多くの経営者、企業幹部の方はM&A仲介会社とは、どんなものなのかやM&A仲介会社の機能、役割、費用ついて詳しく知らないのではないでしょうか。
そのため、今回は『【保存版】M&A仲介会社とは?仲介会社の機能・役割・費用など徹底解説』という記事のタイトルで
- M&A仲介会社とは?
- M&A仲介会社の機能
- M&A仲介会社の役割
- M&A仲介会社の費用
などについて解説します。
M&A仲介会社とは?ファイナンシャル・アドバイザリーサービスとの違いを解説!
M&A仲介会社とは
M&A仲介会社とは、売り手と買い手との間に立って中立的にM&Aを成立させようとする会社のことを指します。
仲介であるため、売り手と買い手の両方から手数料を一般的には請求し、手数料に関しては、一般的に、売却価格の5%程度になります。
ただ気をつけなければいけないのは、M&A仲介会社の中には、売主候補企業と買主候補企業の双方代理をしてM&Aを取り纏めることに注力するのみであり、売主候補企業と買主候補企業のいずれか片方を代理して顧客の利益の最大化を追求しない会社も存在します。
というのは、M&A仲介会社は、必ずしも、顧客の利益を考えてくれるわけではないことには注意が必要です。
そして意外と知られていませんがM&A仲介会社については、不動産業者と異なり、宅地建物取引業法のような業者を取り締まる法律(業法)がありません。
そのため、M&A仲介会社は注意して選ぶべきと言えます。
また、M&Aを進めていく際には、どの仲介会社に相談すればいいということはありません。
当たり前ですが、あくまで自社のサービスや事業内容に関して理解度が高い仲介会社を選ばなければ、より良いM&Aを実施することは難しいでしょう。
そのためには、M&A仲介会社を事前にリサーチして、各仲介会社が開催しているセミナーや講演会に参加することがとても重要です。
M&A仲介会社の仕組み
M&A仲介会社には、日本M&AセンターやM&Aキャピタルパートナーズを筆頭に、様々な仲介会社があります。
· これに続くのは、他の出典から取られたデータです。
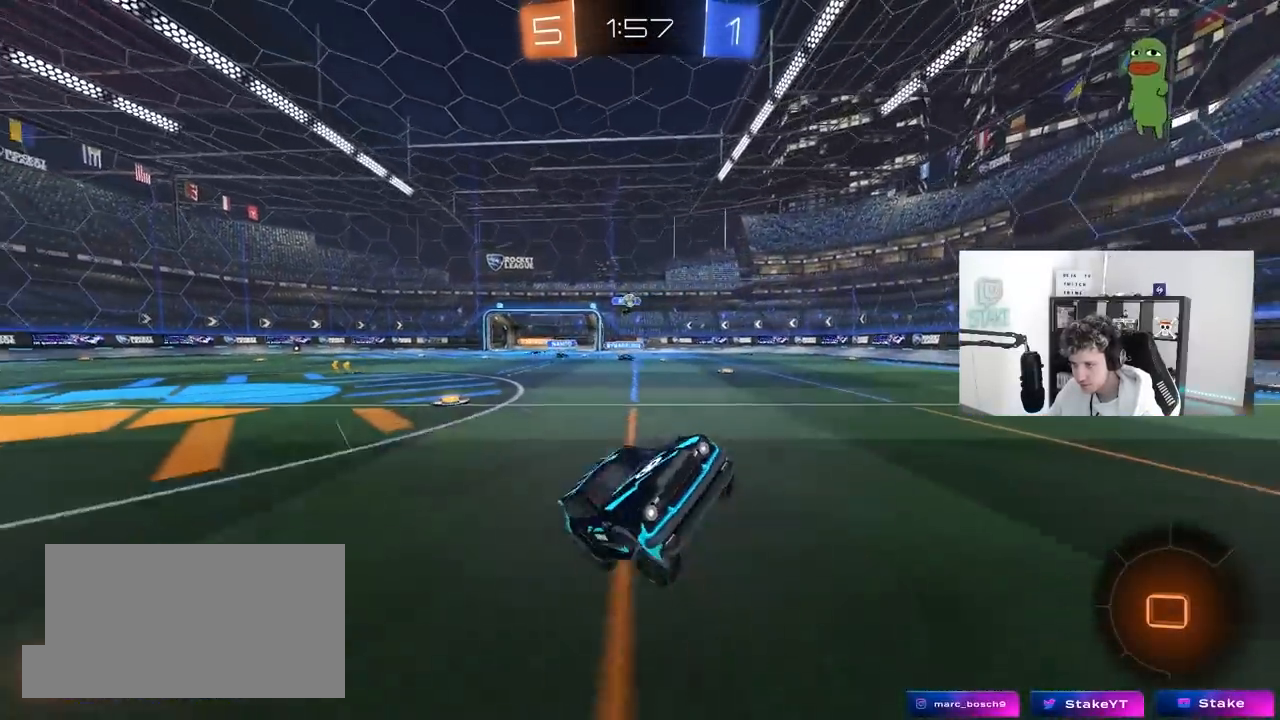
{"keys": ["a", "w"], "mouse": [], "mouse_move": "still", "events": [[417, "shift", "down"], [467, "shift", "up"]]}
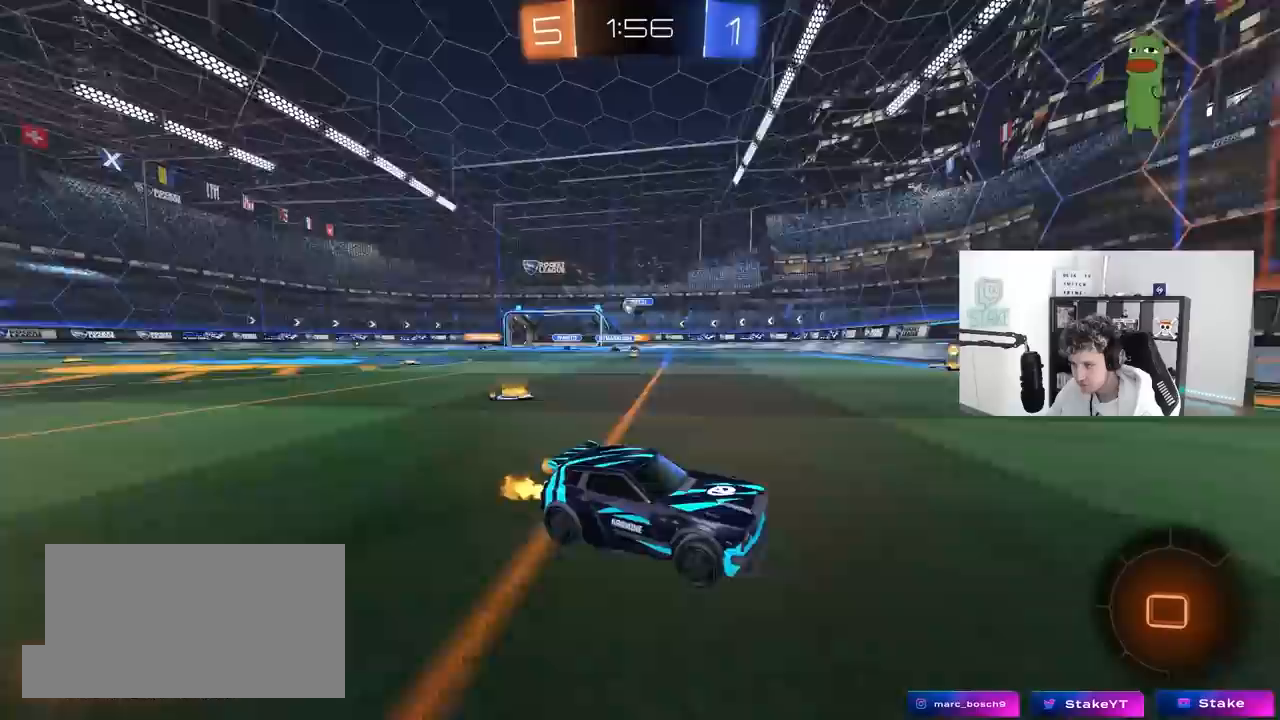
{"keys": ["w"], "mouse": [], "mouse_move": "still", "events": [[383, "a", "up"]]}
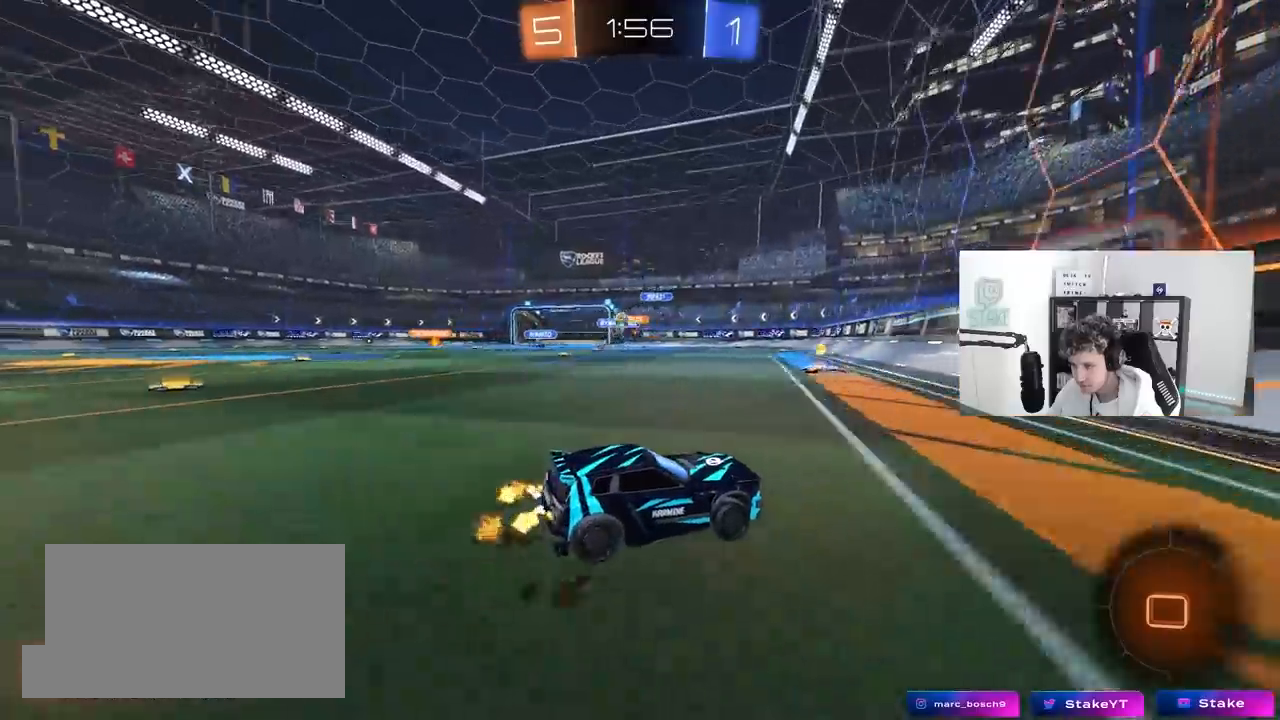
{"keys": ["a", "w"], "mouse": [], "mouse_move": "still", "events": [[67, "a", "down"], [250, "shift", "down"], [300, "shift", "up"]]}
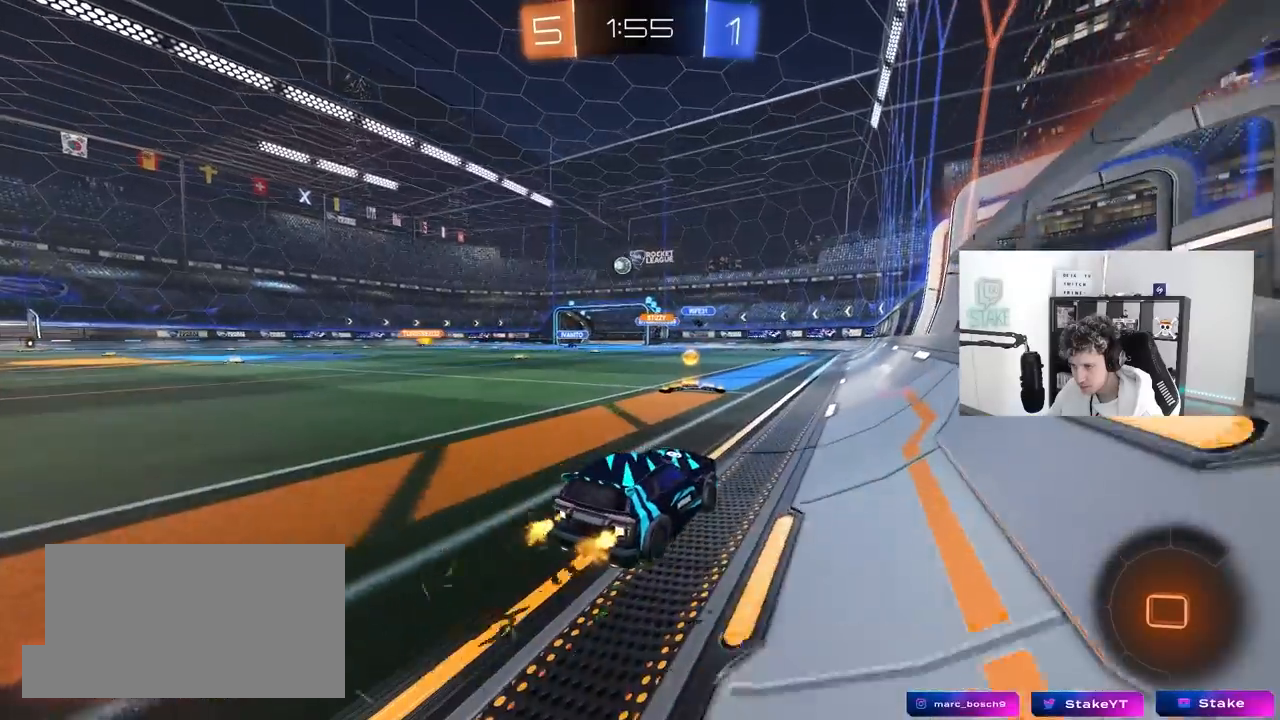
{"keys": ["d", "s"], "mouse": ["left", "right"], "mouse_move": "down-left", "events": [[33, "mouse_left", "down"], [367, "a", "up"], [367, "w", "up"], [417, "mouse_right", "down"], [467, "d", "down"], [467, "s", "down"]]}
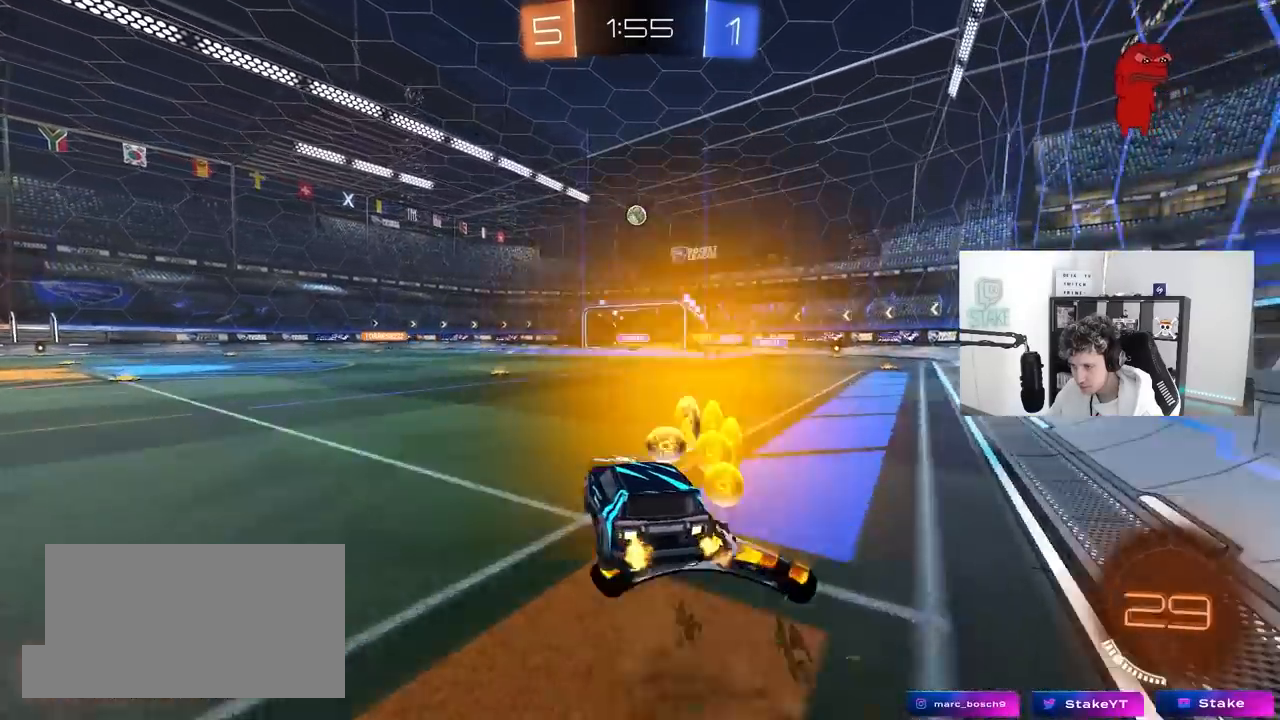
{"keys": ["a", "shift", "w"], "mouse": ["left"], "mouse_move": "still", "events": [[100, "d", "up"], [100, "mouse_right", "up"], [100, "s", "up"], [150, "mouse_right", "down"], [233, "a", "down"], [233, "d", "down"], [233, "s", "down"], [233, "shift", "down"], [283, "d", "up"], [283, "s", "up"], [333, "mouse_right", "up"], [433, "w", "down"]]}
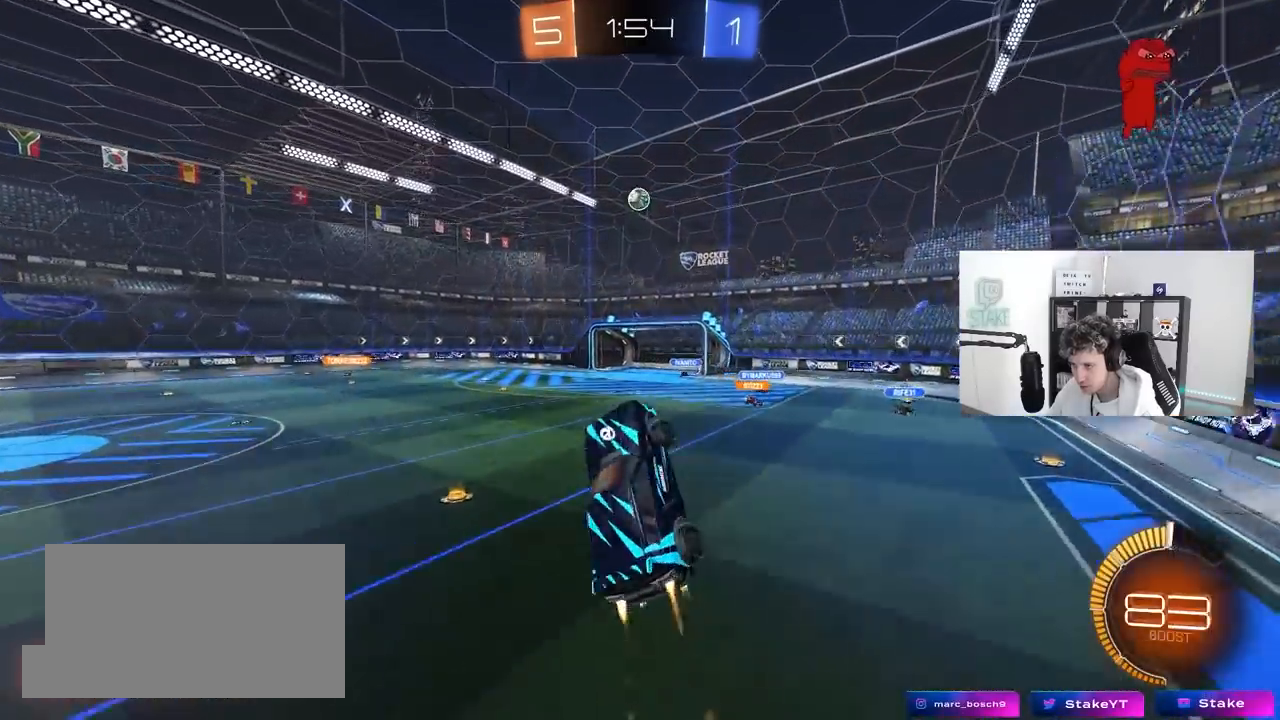
{"keys": ["a", "shift"], "mouse": [], "mouse_move": "still", "events": [[117, "w", "up"], [300, "s", "down"], [450, "mouse_left", "up"], [450, "s", "up"]]}
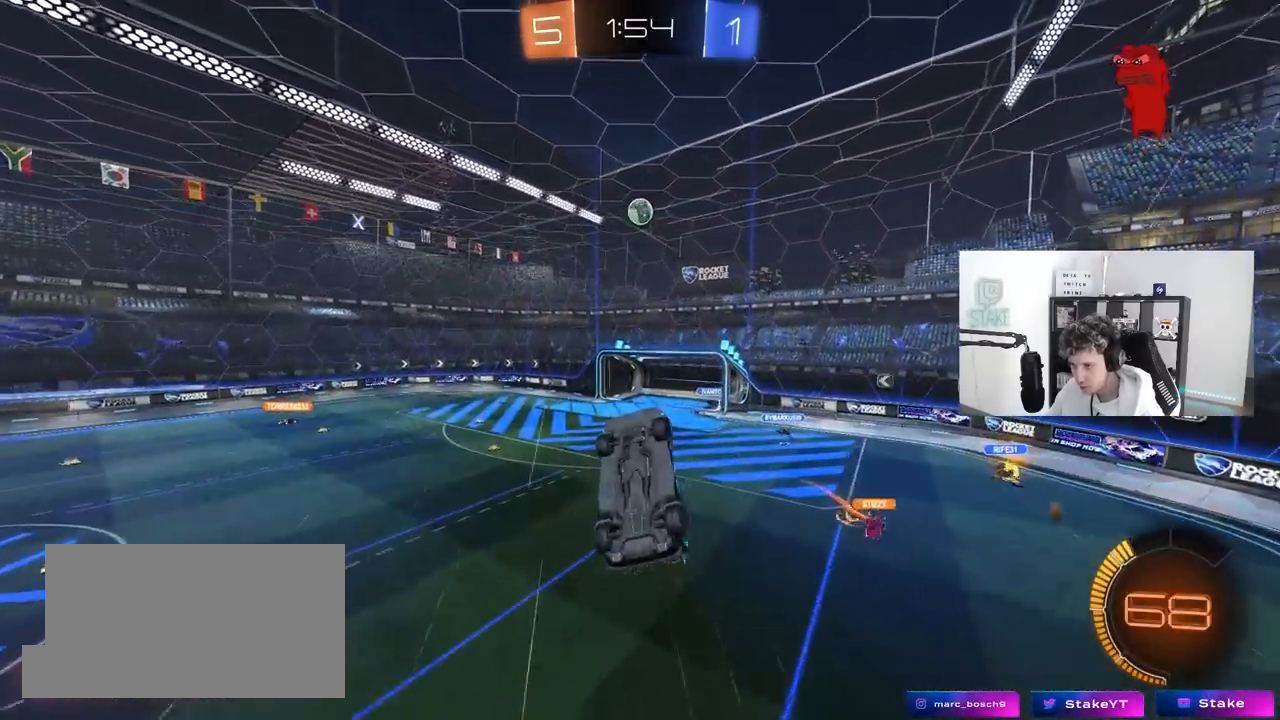
{"keys": ["d", "s"], "mouse": ["left"], "mouse_move": "still", "events": [[83, "w", "down"], [183, "w", "up"], [267, "s", "down"], [367, "mouse_left", "down"], [367, "shift", "up"], [417, "d", "down"], [450, "a", "up"]]}
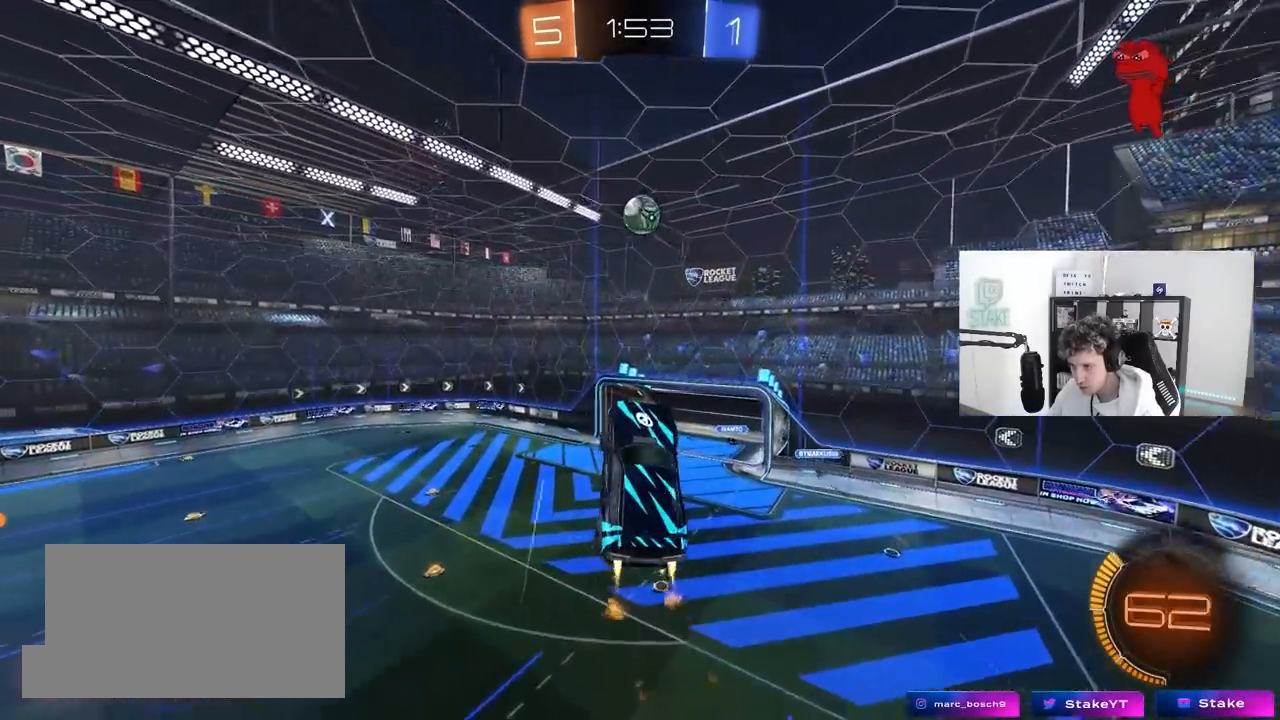
{"keys": [], "mouse": [], "mouse_move": "still", "events": [[50, "d", "up"], [50, "s", "up"], [150, "a", "down"], [150, "mouse_left", "up"], [333, "a", "up"], [333, "mouse_left", "down"], [433, "mouse_left", "up"]]}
各会社によって得意分野や特徴は異なりますが、大半の業者は事業承継のM&A、ベンチャー企業などのM&Aなど幅広く対応しています。
特に、事業承継のM&Aを検討している中小企業は、銀行や証券会社ではなくM&A仲介会社の方が情報量を多く持っている場合があるため、M&A仲介会社に依頼することは決して悪いことではありません。
ただ、M&A仲介会社を利用する場合、手数料を支払う必要があり、着手金、中間報酬、リテイナーフィー、成功報酬などを手数料として支払う必要があります。
後ほど詳しく説明しますが、料金体系を知った上で仲介業務を依頼することをおすすめします。
ファイナンシャル・アドバイザリーサービスとの違い
ファイナンシャル・アドバイザリーサービスはM&Aにおける助言業務を行う会社、事務所のことを指します。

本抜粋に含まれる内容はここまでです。